Cette semaine a été exceptionnelle pour les journalistes d’âge moyen adeptes de Taylor Swift. Les critiques musicaux des grands journaux présents à l’étape d’Édimbourg de sa tournée Eras ont semblé sous l’influence des vapeurs d’oestrogène alors qu’ils rédigeaient leurs éloges. Et il y a eu d’autres contributions enthousiastes de la part des parents qui ont écrit sur les joies d’accompagner leurs adolescents au spectacle.
Dans le Times, le correspondant Ben Hoyle a écrit que le fait d’aller au concert avec sa femme et ses enfants avait aidé à renforcer leurs liens familiaux et qu’il a réalisé ‘ne pas pouvoir être plus heureux’. La photo de l’article le montrait resplendissant dans un boa en plumes rose vif, que ses filles adolescentes l’ont encouragé à porter. Pendant ce temps, dans le Mail on Sunday, Bryony Gordon a raconté l’histoire de ce qui a été, pour elle et sa fille de 11 ans, ‘la meilleure nuit de nos vies — et rendue encore plus magique car nous l’avons partagée ensemble’. Selon Gordon, le concert a ‘uni les générations dans une gloire étincelante et spectaculaire’.

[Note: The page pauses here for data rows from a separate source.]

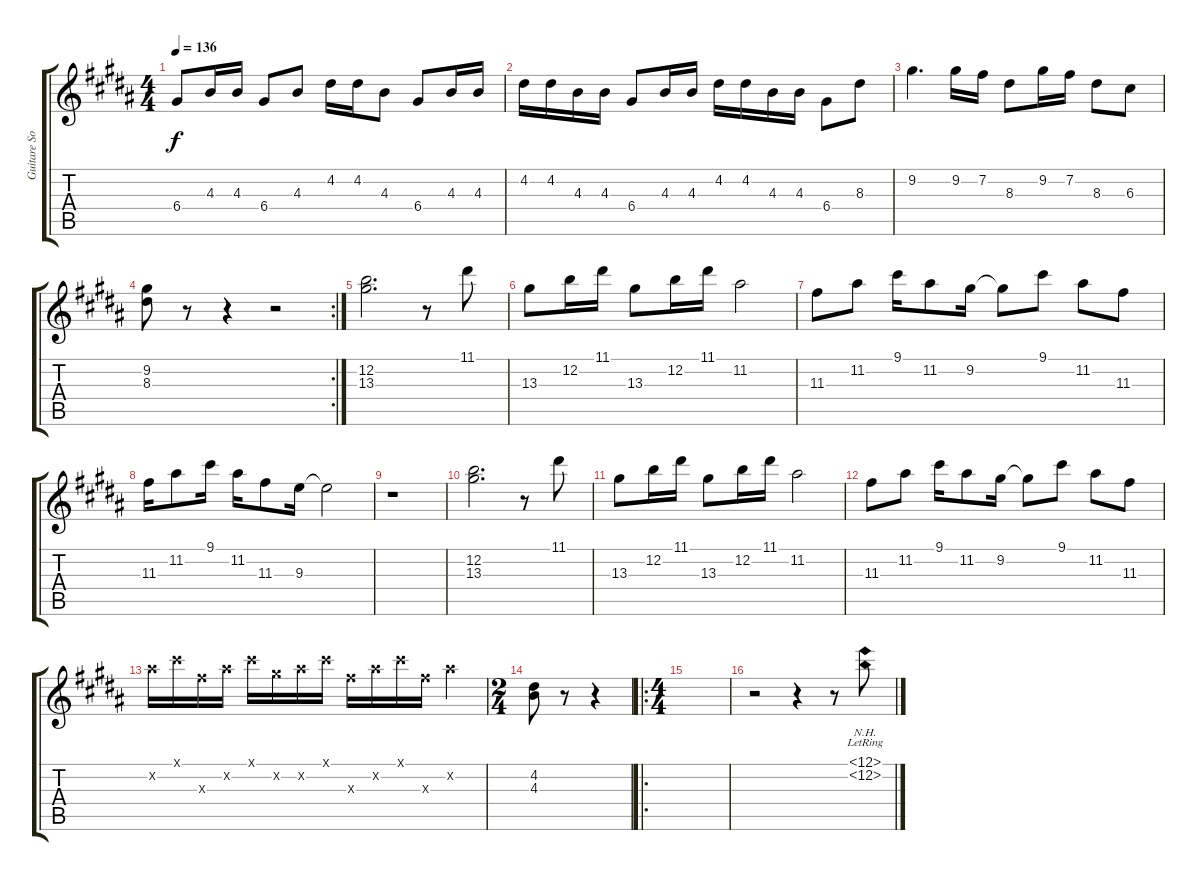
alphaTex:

\track ("Guitare Solo" "Guitare So") {instrument electricguitarjazz bank 255}
\staff {score tabs}
\tuning (E4 B3 G3 D3 A2 E2) {hide}
\ts (4 4)
\tempo 136
\clef g2
\ks g#minor
6.4.8{dy f} 4.3.16 4.3.16 6.4.8 4.3.8 4.2.16 4.2.16 4.3.8 6.4.8 4.3.16 4.3.16 |
4.2.16 4.2.16 4.3.16 4.3.16 6.4.8 4.3.16 4.3.16 4.2.16 4.2.16 4.3.16 4.3.16 6.4.8 8.3.8 |
9.2.4{d} 9.2.16 7.2.16 8.3.8 9.2.16 7.2.16 8.3.8 6.3.8 |
\rc 2
(9.2 8.3).8 r.8 r.4 r.2 |
(12.2 13.3).2{d} r.8 11.1.8 |
13.3.8 12.2.16 11.1.16 13.3.8 12.2.16 11.1.16 11.2.2 |
11.3.8 11.2.8 9.1.16 11.2.8 9.2.16 9.2{t}.8 9.1.8 11.2.8 11.3.8 |
11.3.16 11.2.8 9.1.16 11.2.16 11.3.8 9.3.16 9.3{t}.2 |
r.1 |
(12.2 13.3).2{d} r.8 11.1.8 |
13.3.8 12.2.16 11.1.16 13.3.8 12.2.16 11.1.16 11.2.2 |
11.3.8 11.2.8 9.1.16 11.2.8 9.2.16 9.2{t}.8 9.1.8 11.2.8 11.3.8 |
11.2{x}.16 9.1{x}.16 11.3{x}.16 11.2{x}.16 9.1{x}.16 9.2{x}.16 11.2{x}.16 9.1{x}.16 11.3{x}.16 11.2{x}.16 9.1{x}.16 11.3{x}.16 11.2{x}.4 |
\ts (2 4)
(4.2 4.3).8 r.8 r.4 |
\ro
\ts (4 4)
|
r.2 r.4 r.8 (12.1{nh lr} 12.2{nh}).8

Des esprits moins cyniques que le mien interprètent probablement ces choses d’une façon positive. Dans la mesure où les parents et les enfants se sentent de plus en plus aliénés dans leur propre cercle familial, perdus dans des mondes en ligne différents, n’est-il pas rafraîchissant de voir qu’ils ont trouvé une activité commune relativement innocente et permettant de prendre l’air ? Mais je crains être la voix de la fatalité. Si vous voulez ce genre de choses, allez courir au parc ensemble. Dans mon monde idéal, les adultes retireraient leurs mains vampiriques de la musique des jeunes et les laisseraient tranquilles.

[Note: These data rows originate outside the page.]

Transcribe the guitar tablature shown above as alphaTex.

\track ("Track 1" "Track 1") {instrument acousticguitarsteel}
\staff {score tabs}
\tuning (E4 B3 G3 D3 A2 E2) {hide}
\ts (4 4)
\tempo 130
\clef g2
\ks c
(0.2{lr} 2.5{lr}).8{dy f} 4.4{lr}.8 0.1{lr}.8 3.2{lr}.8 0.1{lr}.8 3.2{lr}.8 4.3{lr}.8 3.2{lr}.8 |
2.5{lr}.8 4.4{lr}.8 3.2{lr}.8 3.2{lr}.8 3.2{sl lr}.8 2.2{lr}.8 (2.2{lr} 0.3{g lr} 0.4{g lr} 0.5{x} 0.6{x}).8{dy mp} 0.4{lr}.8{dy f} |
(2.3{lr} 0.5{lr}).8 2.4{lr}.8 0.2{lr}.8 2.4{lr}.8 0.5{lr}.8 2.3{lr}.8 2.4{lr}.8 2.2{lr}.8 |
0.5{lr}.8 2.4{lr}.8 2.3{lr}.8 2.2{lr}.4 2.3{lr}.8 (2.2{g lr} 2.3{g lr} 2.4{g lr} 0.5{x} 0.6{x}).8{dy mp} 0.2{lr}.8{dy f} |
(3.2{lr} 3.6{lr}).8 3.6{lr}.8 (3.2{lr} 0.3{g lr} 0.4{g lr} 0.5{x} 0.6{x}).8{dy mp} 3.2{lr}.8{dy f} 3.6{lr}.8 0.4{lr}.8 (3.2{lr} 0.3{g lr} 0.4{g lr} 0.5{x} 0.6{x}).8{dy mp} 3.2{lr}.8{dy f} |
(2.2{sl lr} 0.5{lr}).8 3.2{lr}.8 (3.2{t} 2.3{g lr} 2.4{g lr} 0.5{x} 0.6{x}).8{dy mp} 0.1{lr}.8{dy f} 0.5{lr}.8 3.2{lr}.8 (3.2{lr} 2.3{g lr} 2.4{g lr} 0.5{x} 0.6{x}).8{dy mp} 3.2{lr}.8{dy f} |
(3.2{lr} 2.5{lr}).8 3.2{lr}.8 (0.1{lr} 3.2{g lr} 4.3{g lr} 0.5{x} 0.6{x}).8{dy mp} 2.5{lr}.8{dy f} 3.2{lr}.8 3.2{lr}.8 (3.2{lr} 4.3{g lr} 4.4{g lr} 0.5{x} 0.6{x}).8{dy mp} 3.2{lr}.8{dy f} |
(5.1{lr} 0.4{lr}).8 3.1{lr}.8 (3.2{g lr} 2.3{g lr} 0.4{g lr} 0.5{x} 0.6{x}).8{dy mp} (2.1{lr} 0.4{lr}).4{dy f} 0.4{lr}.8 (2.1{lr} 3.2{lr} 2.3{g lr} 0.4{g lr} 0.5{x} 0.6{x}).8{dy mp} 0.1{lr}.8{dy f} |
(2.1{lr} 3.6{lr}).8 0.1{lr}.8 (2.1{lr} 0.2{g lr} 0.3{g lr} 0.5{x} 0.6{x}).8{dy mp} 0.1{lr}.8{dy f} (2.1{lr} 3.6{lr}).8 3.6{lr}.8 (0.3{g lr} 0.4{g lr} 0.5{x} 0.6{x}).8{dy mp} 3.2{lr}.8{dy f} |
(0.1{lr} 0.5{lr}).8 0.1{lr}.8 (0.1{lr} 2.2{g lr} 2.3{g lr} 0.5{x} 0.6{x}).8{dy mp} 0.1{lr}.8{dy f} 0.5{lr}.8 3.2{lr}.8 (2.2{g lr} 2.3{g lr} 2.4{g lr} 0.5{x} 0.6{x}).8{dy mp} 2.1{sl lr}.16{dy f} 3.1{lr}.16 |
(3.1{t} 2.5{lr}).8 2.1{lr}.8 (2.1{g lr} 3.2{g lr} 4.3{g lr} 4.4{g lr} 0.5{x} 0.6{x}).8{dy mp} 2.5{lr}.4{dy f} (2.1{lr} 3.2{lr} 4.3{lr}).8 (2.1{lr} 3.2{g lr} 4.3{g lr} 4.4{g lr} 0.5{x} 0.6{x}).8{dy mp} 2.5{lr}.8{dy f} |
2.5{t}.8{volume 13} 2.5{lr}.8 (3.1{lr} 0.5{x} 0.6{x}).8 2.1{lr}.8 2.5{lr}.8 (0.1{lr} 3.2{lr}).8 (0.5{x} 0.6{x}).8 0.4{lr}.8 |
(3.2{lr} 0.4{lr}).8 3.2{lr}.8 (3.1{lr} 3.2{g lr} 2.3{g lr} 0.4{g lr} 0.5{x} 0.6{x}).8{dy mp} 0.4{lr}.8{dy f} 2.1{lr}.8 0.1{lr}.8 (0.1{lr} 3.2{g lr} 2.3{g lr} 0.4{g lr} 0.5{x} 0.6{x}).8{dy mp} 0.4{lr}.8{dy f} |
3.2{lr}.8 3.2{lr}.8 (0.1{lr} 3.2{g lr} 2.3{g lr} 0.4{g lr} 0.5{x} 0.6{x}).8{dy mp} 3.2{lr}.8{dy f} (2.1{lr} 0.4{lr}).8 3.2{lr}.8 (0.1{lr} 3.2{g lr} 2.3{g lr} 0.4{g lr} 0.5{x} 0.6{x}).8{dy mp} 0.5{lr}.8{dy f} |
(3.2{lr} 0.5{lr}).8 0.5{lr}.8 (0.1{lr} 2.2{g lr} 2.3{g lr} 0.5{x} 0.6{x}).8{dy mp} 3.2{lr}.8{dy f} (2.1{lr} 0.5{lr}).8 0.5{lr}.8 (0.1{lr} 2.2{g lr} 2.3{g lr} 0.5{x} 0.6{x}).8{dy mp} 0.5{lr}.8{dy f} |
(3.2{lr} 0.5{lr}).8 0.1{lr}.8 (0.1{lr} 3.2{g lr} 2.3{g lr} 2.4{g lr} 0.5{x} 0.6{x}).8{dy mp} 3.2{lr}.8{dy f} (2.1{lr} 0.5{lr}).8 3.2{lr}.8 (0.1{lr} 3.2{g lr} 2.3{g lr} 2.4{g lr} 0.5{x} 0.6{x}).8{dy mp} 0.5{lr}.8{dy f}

Cependant, la réalité n’est pas idéale ; et je suis aussi coupable que tout membre de la génération X d’avoir une playlist Spotify qui ne convient guère à mon âge avancé. D’ailleurs, avec mes propres enfants, c’est comme si les rôles s’étaient inversés — quand mon fils de 18 ans me dit qu’il a un ‘tube absolu’ qu’il veut que j’écoute, c’est bien souvent du Pats Waller. Cette tendance est bien loin de la fin du XXe siècle, où un contrat social informel existait encore entre les adolescents et leurs parents, dictant que l’attitude correcte et appropriée envers la musique de l’autre partie devait être de la suspicion frôlant le mépris pur et simple.
Les jeunes se sentaient rebelles en vertu de n’importe quel nouvel enfer auditif émanant des platines et des magnétophones, tandis que les adultes se plaisaient à marmonner au sujet de ce ‘bruit’ culturellement impénétrable. Les concerts et les raves étaient des lieux où les jeunes adultes pouvaient se livrer à l’excès dionysiaque — danser, pogoter, crier, pleurer, s’embrasser, surfer sur la foule, ingérer des stimulants et acquérir des lésions de l’oreille — pendant que leurs parents s’inquiétaient à leur sujet sans rien ne pouvoir faire, loin de l’action.

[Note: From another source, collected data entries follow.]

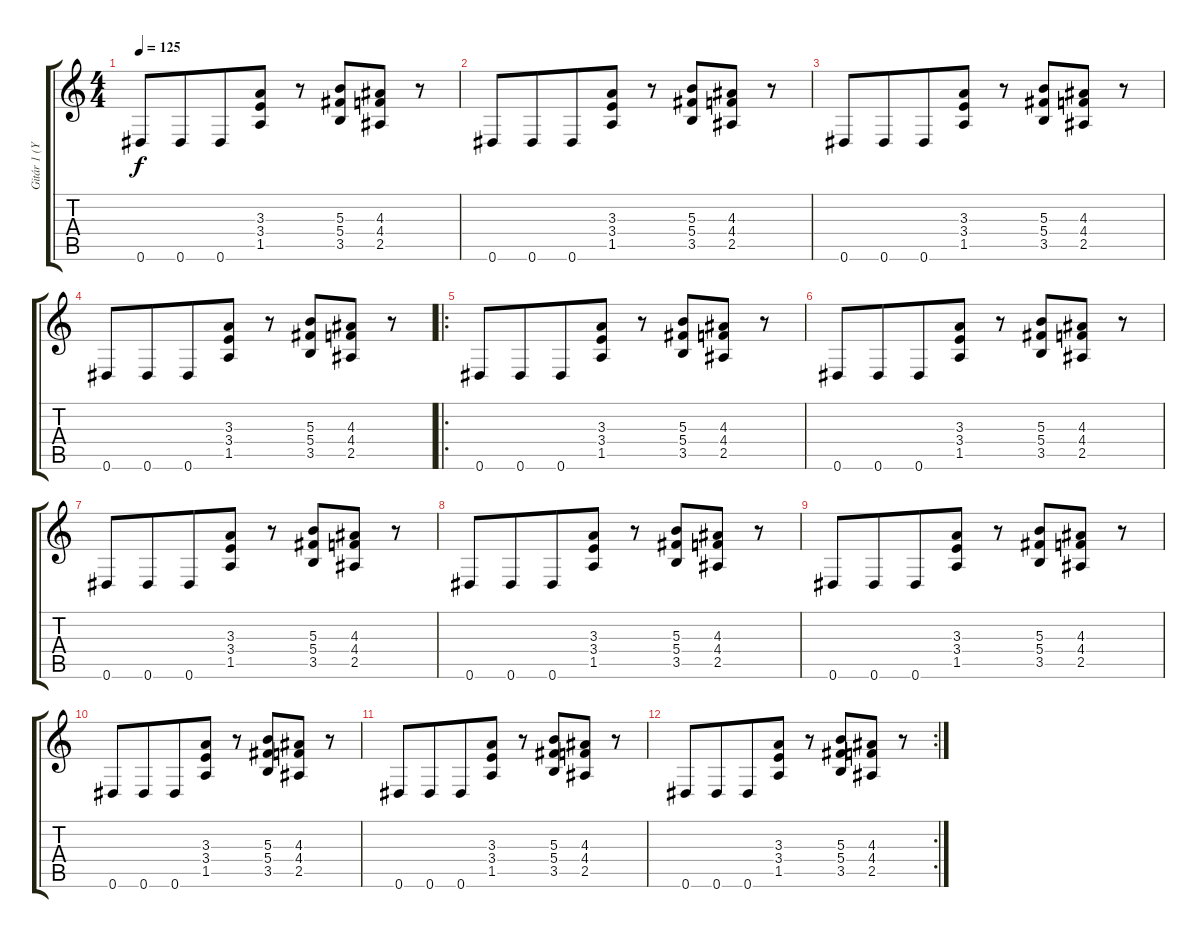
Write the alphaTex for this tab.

\track ("Gitár 1 (Yngwie Mamsteen)" "Gitár 1 (Y") {instrument distortionguitar}
\staff {score tabs}
\tuning (Eb4 Bb3 Gb3 Db3 Ab2 Eb2) {hide}
\ts (4 4)
\tempo 125
\clef g2
\ks c
0.6.8{dy f} 0.6.8{beam merge} 0.6.8 (3.3 3.4 1.5).8 r.8 (5.3 5.4 3.5).8{beam merge} (4.3 4.4 2.5).8 r.8 |
0.6.8 0.6.8{beam merge} 0.6.8 (3.3 3.4 1.5).8 r.8 (5.3 5.4 3.5).8{beam merge} (4.3 4.4 2.5).8 r.8 |
0.6.8 0.6.8{beam merge} 0.6.8 (3.3 3.4 1.5).8 r.8 (5.3 5.4 3.5).8{beam merge} (4.3 4.4 2.5).8 r.8 |
0.6.8 0.6.8{beam merge} 0.6.8 (3.3 3.4 1.5).8 r.8 (5.3 5.4 3.5).8{beam merge} (4.3 4.4 2.5).8 r.8 |
\ro
0.6.8 0.6.8{beam merge} 0.6.8 (3.3 3.4 1.5).8 r.8 (5.3 5.4 3.5).8{beam merge} (4.3 4.4 2.5).8 r.8 |
0.6.8 0.6.8{beam merge} 0.6.8 (3.3 3.4 1.5).8 r.8 (5.3 5.4 3.5).8{beam merge} (4.3 4.4 2.5).8 r.8 |
0.6.8 0.6.8{beam merge} 0.6.8 (3.3 3.4 1.5).8 r.8 (5.3 5.4 3.5).8{beam merge} (4.3 4.4 2.5).8 r.8 |
0.6.8 0.6.8{beam merge} 0.6.8 (3.3 3.4 1.5).8 r.8 (5.3 5.4 3.5).8{beam merge} (4.3 4.4 2.5).8 r.8 |
0.6.8 0.6.8{beam merge} 0.6.8 (3.3 3.4 1.5).8 r.8 (5.3 5.4 3.5).8{beam merge} (4.3 4.4 2.5).8 r.8 |
0.6.8 0.6.8{beam merge} 0.6.8 (3.3 3.4 1.5).8 r.8 (5.3 5.4 3.5).8{beam merge} (4.3 4.4 2.5).8 r.8 |
0.6.8{volume 4} 0.6.8{beam merge} 0.6.8 (3.3 3.4 1.5).8 r.8 (5.3 5.4 3.5).8{beam merge} (4.3 4.4 2.5).8 r.8 |
\rc 2
0.6.8 0.6.8{beam merge} 0.6.8 (3.3 3.4 1.5).8 r.8 (5.3 5.4 3.5).8{beam merge} (4.3 4.4 2.5).8 r.8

Mais ensuite est arrivé le téléphone portable, qui a gâché la musique live de plusieurs manières — et pas seulement parce que maintenant, dans les moments chargés d’émotion, vous deviez agiter la torche de votre téléphone au lieu d’un briquet. Très vite, certains cerveaux ont commencé à associer automatiquement les moments forts d’un concert en une impérative de filmer quelque chose ; d’adopter un regard de réalisateur avisé envers l’expérience sensorielle entrante, la traitant comme un produit à vendre plus tard à d’autres. Cela signifie également qu’il n’était plus possible de danser comme si personne ne regardait. Et un autre résultat a été que désormais les jeunes n’étaient jamais très loin de leurs parents, psychologiquement parlant — à seulement un coup de fil de distance, ce qui, au cours des années 2010 s’être transformé en ‘à quelques pas seulement’.